2) Are there any amp builders here (or tweakers) who could use some iron? Again, I have a mix of PT's, OT's, chokes, and some "universals" from Hammond, Weber, and others. Most are for 15-25 watt builds/upgrades but the universals are good for 40 watts or so. 

Let me know.

Steve


----------



## bagpipe (Sep 19, 2006)

I dont know if he provides this service or not, but Jon at TheTubeStore in Hamilton is really helpful. You might want to send him an email and ask?


----------



## StevieMac (Mar 4, 2006)

Thanks bagpipe, I may take that route.

Just to update on the iron: Hammond 125SE (single-ended) OT is now spoken for. I also have the following:

1) one Hammond 125E OT for 15 watt push-pull amps; 
2) one Hammond 1645 OT for 30 watt push-pull amps; 
3) one Hammond Reactor 193H choke; 
4) two Weber W025130 (20-25 watt) PT's;
5) two as-yet-unidentified Hammond universal trannies. Labels have "H300337" and indicate 40 watts, 0-4-8-16 ohm secondaries, and "ultralinear taps @ 40% pri volts"...if that means something; 
6) the rest are a variety of chokes and filament transformers..there's at least half a dozen of them. 

Steve


----------



## Wild Bill (May 3, 2006)

StevieMac said:


> Thanks bagpipe, I may take that route.
> 
> Just to update on the iron: Hammond 125SE (single-ended) OT is now spoken for. I also have the following:
> 
> ...


Just a copy of a private email, Steve.
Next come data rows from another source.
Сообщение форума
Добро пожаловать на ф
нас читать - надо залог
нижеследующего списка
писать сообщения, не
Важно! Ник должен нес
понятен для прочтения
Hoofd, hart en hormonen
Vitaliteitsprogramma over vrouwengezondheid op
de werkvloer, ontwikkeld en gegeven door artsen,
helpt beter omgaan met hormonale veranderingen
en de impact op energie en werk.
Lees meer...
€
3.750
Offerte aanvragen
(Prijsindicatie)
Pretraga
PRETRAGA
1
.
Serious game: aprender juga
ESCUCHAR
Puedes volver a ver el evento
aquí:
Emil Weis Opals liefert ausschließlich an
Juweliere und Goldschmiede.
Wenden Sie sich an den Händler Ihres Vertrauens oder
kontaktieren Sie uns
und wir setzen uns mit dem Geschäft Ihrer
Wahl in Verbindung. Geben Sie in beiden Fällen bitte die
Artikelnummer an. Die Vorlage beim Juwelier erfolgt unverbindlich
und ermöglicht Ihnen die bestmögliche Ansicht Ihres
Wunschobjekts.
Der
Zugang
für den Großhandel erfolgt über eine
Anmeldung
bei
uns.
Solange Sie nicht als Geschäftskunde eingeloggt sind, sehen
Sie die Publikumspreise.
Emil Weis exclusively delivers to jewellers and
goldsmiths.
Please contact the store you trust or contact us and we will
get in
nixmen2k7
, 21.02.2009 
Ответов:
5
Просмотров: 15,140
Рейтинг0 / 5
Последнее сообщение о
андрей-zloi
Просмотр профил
I'd be willing to test them all for free if you enclosed an output trannie. That would cover the cost for me of the return shipping from Stoney Creek.

:food-smiley-004:


----------



## StevieMac (Mar 4, 2006)

Hey Bill. I emailed you back. So far, I haven't found anyone closer to test the tubes so...would you take a universal tranny in lieu? LMK.


----------



## Wild Bill (May 3, 2006)

StevieMac said:


> Hey Bill. I emailed you back. So far, I haven't found anyone closer to test the tubes so...would you take a universal tranny in lieu? LMK.


Check your emails, Steve! Posted your tubes back today.

:rockon2:


----------